» **Activities**:
(A) Using the biography of Mohsen Vaziri Moghaddam, answer these questions:
(i) Where was his first solo exhibition held in 1952?
(ii) Whose classes did he attend at the Academy in 1957, and for how long?
(iii) In what season and year were the sand paintings conceived?
(B) Extend the biography of Mohsen Vaziri Moghaddam onward from its final sentence.

» **Page excerpt**:
----

Mohsen Vaziri Moghaddam (; 27 July 1924 – 7 September 2018), was an Iranian-born painter, sculptor, and a professor of art. He has been described as the "pioneer of modern Iranian abstraction."

Life and education 
Mohsen Vaziri was born on 27 July 1924 in Tehran, Qajar Iran.

In 1943, after obtaining his diploma at the Agricultural Institute, he applied to the Faculty of Fine Arts at Tehran University (now University of Tehran) and he attended for three years. During his years at university, he felt the influence of impressionism and post-impressionism, especially Van Gogh, in both subject matters and expressive forms.

Career 
In 1952, his first solo exhibition was held at the Iran-America Society in Tehran.

From 1955 to 1958, Vaziri left for Rome, where he studied at the Academy of Fine Arts. During these years, coinciding with the birth of European Informalism and the American Action Painting, after studying and analyzing new modern art movements. In the April of 1956, Vaziri had his first Italian exhibition, displaying his figurative paintings at the Portonovo Art Gallery in Rome. In the same year, he exhibited in Düsseldorf and Munich in Germany.

In 1957, a landmark year and a turning point in his artistic career, he attended Toti Scialoja’s classes at the Academy for six months and started experimenting with abstract art.  

Vaziri bonded and shared his path with now internationally-known artists who also attended Scialoja’s course (Pino Pascali, Jannis Kounellis, Mohamed Melehi, Maria Pioppi, Mario Ceroli and amongst many others). They embraced the vibrant artistic and intellectual zeitgeist, a meeting via di Ripetta and Piazza del Popolo in Rome –“our Latin Quarter” as described by film director Mario Ricci.

His first abstract works date back to 1956-1959, and they fit in perfectly with the search for materials and brushstrokes happening in contemporary movements. 

Between 1959 and 1960, he developed a vision of abstract art through experiments highly focused on materials. This led to the creation of some of his most powerful works: the sand paintings. These paintings were conceived in a playful moment in the spring of 1959, and Vaziri kept trying his hand at them for the following 3 years until 1963.

----

» **Extracted records**:
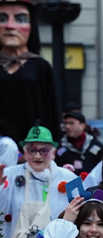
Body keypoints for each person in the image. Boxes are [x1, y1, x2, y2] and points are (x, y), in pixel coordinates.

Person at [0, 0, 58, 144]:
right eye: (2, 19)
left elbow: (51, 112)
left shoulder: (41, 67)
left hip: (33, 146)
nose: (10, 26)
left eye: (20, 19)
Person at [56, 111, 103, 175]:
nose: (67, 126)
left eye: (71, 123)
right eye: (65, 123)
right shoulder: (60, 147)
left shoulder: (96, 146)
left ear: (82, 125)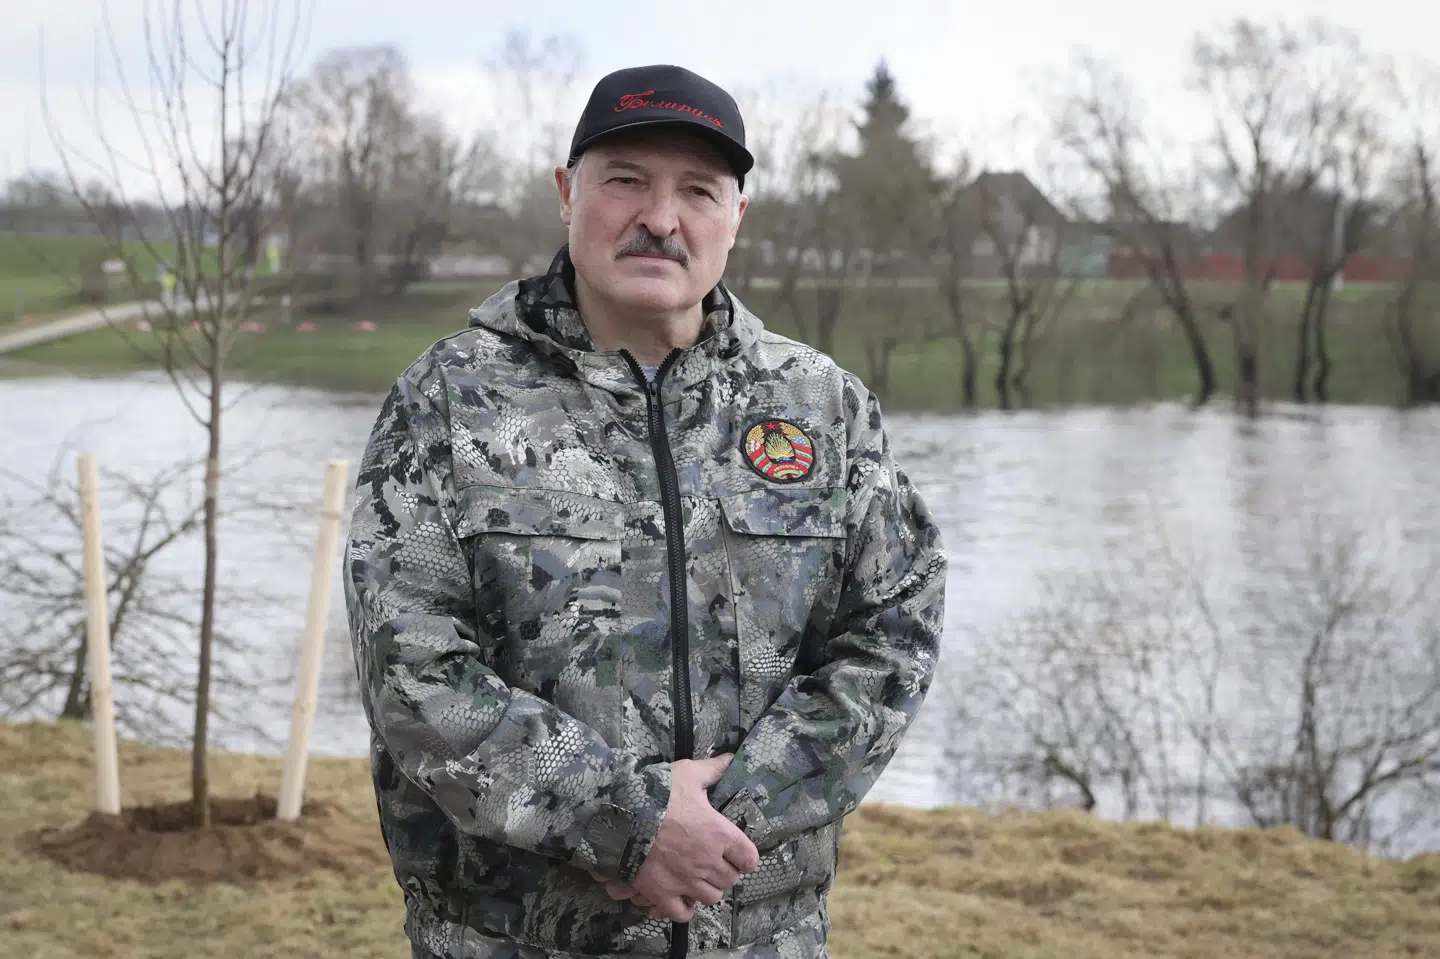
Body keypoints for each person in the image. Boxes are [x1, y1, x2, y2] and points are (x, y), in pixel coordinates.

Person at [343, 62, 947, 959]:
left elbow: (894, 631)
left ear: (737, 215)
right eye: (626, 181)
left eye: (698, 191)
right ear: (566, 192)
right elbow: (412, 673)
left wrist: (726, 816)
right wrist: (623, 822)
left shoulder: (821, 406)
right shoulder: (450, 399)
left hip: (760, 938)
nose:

----

» **Answer set**:
(A)
(i) At the Iran-America Society in Tehran.
(ii) Toti Scialoja's classes, for six months.
(iii) In the spring of 1959.

(B)
Different types of sand were applied to the canvas in their natural state or mixed with color. This original concept grabbed the attention of Italian art critic Giulio Carlo Argan and Palma Bucarelli, director of the National Gallery of Modern Art in Rome.

After a long stint in Italy, he returned to Iran, where he taught for several years (until 1978), at the Faculty of Decorative Arts (the current University of Art) and the Faculty of Fine Arts in Tehran. In those years, he wrote two art methodology textbooks still among the most studied by Iranian art students today: Drawing method vol. 1 (1974) and Drawing method vol. 2 (1981). He translated several art books on Paul Klee, German Expressionism, Venetian craftsmanship and 20th century painting from English, French and Italian into Farsi.

The return to Iran and heavy teaching commitments kept Vaziri away from painting for almost one year.

In 1965 Vaziri was at the peak of his artistic career that coincided with the acquisition of one of his paintings by the Modern Art Museum (MoMA) in New York.

In 1967 he started working on a series of reliefs made of aluminium and iron sheets and was still anchored to a mono-dimensional approach.

"As time went past, I drew my five fingerprints with a precise geometric shape, on a colourful background, I cut these shapes and freed them. The reliefs series is the result of my sand paintings. At that time, I gave a lot of thought to structural space, to the discipline of shapes and rhythm deliberately taken from the repetition of arches and roofs in village houses in the desert”.

In 1968, Vaziri moved to the Cité des Arts in Paris, thanks to a grant, and he continued developing his work with aluminium and ondulated pieces of wood. That same year, his works were presented at Royan International Festival and exhibited at the national TV headquarters.

Once he returned to Iran that same year, he started making his articulated sculptures­ – open and interactive artworks which encouraged the viewer’s participation.

“These sculptures possess elongated, and serrated wooden parts attached to their middle bases through joints which could be manipulated and moved. In Vaziri’s own words, “they would open and close just like human joints”. According to the artist, the idea of these moving parts occurred while making and cutting pieces for the fixed sculptures. These earlier, immobile sculptures were actually devised from intersecting a few shaped, colorful flat plates, like fragments of a paintings.” (Darabi, 2021)

During the 1970s, these sculptures would in turn inspire a series of paintings entitled Fear and Flight that marked a return to the well-defined shapes (both pointed and rounded) of his tri-dimensional works and developed them further. Alberto Moravia and Pierre Restany are amongst the eminent art critics that wrote about his work.

A constant and essential theme in his work–whether in painting or sculpture–was that of space, which led to results much appreciated by critics (Argan, Moravia, Bevilacqua, Menna, Pensabene) and to a recognition awarded by the City of Rome (1958), Prime Minister Segni (International Art Competition, Ravenna 1959) and the Senate Gold Medal (Sassoferrato 1962).

His works have been shown in numerous solo exhibitions in Italy (Rome, Milan, Florence), Germany (Dusseldorf, Munich), and Iran, at the Venice Biennial (1956, 1958, 1960, 1962), at the Tehran Biennial (1960, 1962), at the Rome Quadriennale (1960), at the Sao Paulo Biennial in Brazil (1963), at the Museum of Modern Art, New York (1964) and at the Shiraz Art Festival, Iran (1969).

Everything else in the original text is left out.